Training LLMs to be Better Text Embedders through Bidirectional Reconstruction
Chang Su, Dengliang Shi, Siyuan Huang, Jintao Du, Changhua Meng, Yu Cheng, Weiqiang Wang, Zhouhan Lin
TL;DR
The paper tackles the problem that final-token embeddings from decoder-only LLMs, notably the $EOS$ embedding, poorly capture full-context semantics needed for text embeddings. It introduces a two-stage training paradigm: Stage I with bidirectional reconstruction (EBQ2D and EBD2Q) to anchor the $EOS$ representation and inject semantic alignment, followed by Stage II contrastive learning to refine the embedding space. Empirical results on MTEB show consistent gains across multiple base models (1B–8B) and set new state-of-the-art performance using only public data in zero-shot settings, with ablations confirming the effectiveness of both stages and the reconstruction objectives.
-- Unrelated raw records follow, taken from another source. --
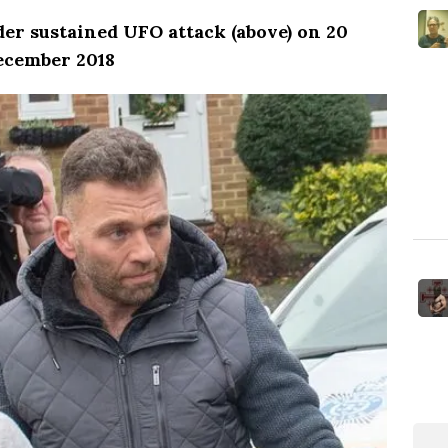
r sustained UFO attack (above) on 20
ecember 2018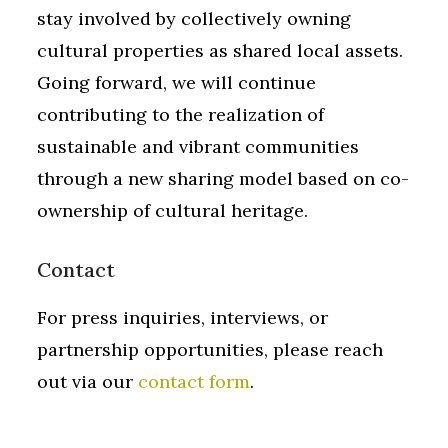
stay involved by collectively owning
cultural properties as shared local assets.
Going forward, we will continue
contributing to the realization of
sustainable and vibrant communities
through a new sharing model based on co-
ownership of cultural heritage.
Contact
For press inquiries, interviews, or
partnership opportunities, please reach
out via our
contact form
.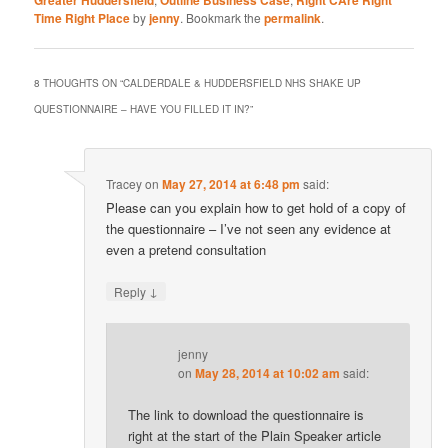
Greater Huddersfield
Outline Business Case
Right CAre Right
Time Right Place
by
jenny
. Bookmark the
permalink
.
8 THOUGHTS ON “
CALDERDALE & HUDDERSFIELD NHS SHAKE UP
QUESTIONNAIRE – HAVE YOU FILLED IT IN?
”
Tracey
on
May 27, 2014 at 6:48 pm
said:
Please can you explain how to get hold of a copy of
the questionnaire – I’ve not seen any evidence at
even a pretend consultation
↓
Reply
jenny
on
May 28, 2014 at 10:02 am
said:
The link to download the questionnaire is
right at the start of the Plain Speaker article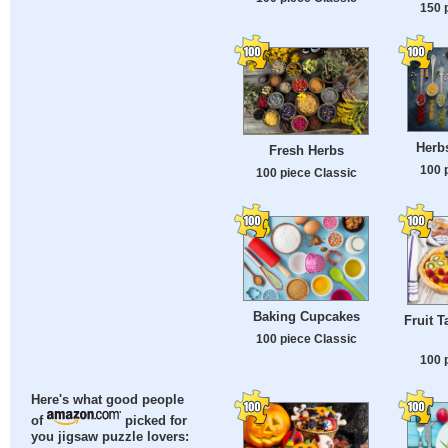
150 
Herb
Fresh Herbs
100 
100 piece Classic
Baking Cupcakes
Fruit T
100 piece Classic
100 
Here's what good people
of
picked for
you jigsaw puzzle lovers:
The approach also demonstrates faster early convergence and robustness across tasks, suggesting practical impact for retrieval, reranking, and related embedding tasks in real systems.
Abstract
Large language models (LLMs) have increasingly been explored as powerful text embedders. Existing LLM-based text embedding approaches often leverage the embedding of the final token, typically a reserved special token such as [EOS]. However, these tokens have not been intentionally trained to capture the semantics of the whole context, limiting their capacity as text embeddings, especially for retrieval and re-ranking tasks. We propose to add a new training stage before contrastive learning to enrich the semantics of the final token embedding. This stage employs bidirectional generative reconstruction tasks, namely EBQ2D (Embedding-Based Query-to-Document) and EBD2Q (Embedding-Based Document-to-Query), which interleave to anchor the [EOS] embedding and reconstruct either side of Query-Document pairs. Experimental results demonstrate that our additional training stage significantly improves LLM performance on the Massive Text Embedding Benchmark (MTEB), achieving new state-of-the-art results across different LLM base models and scales.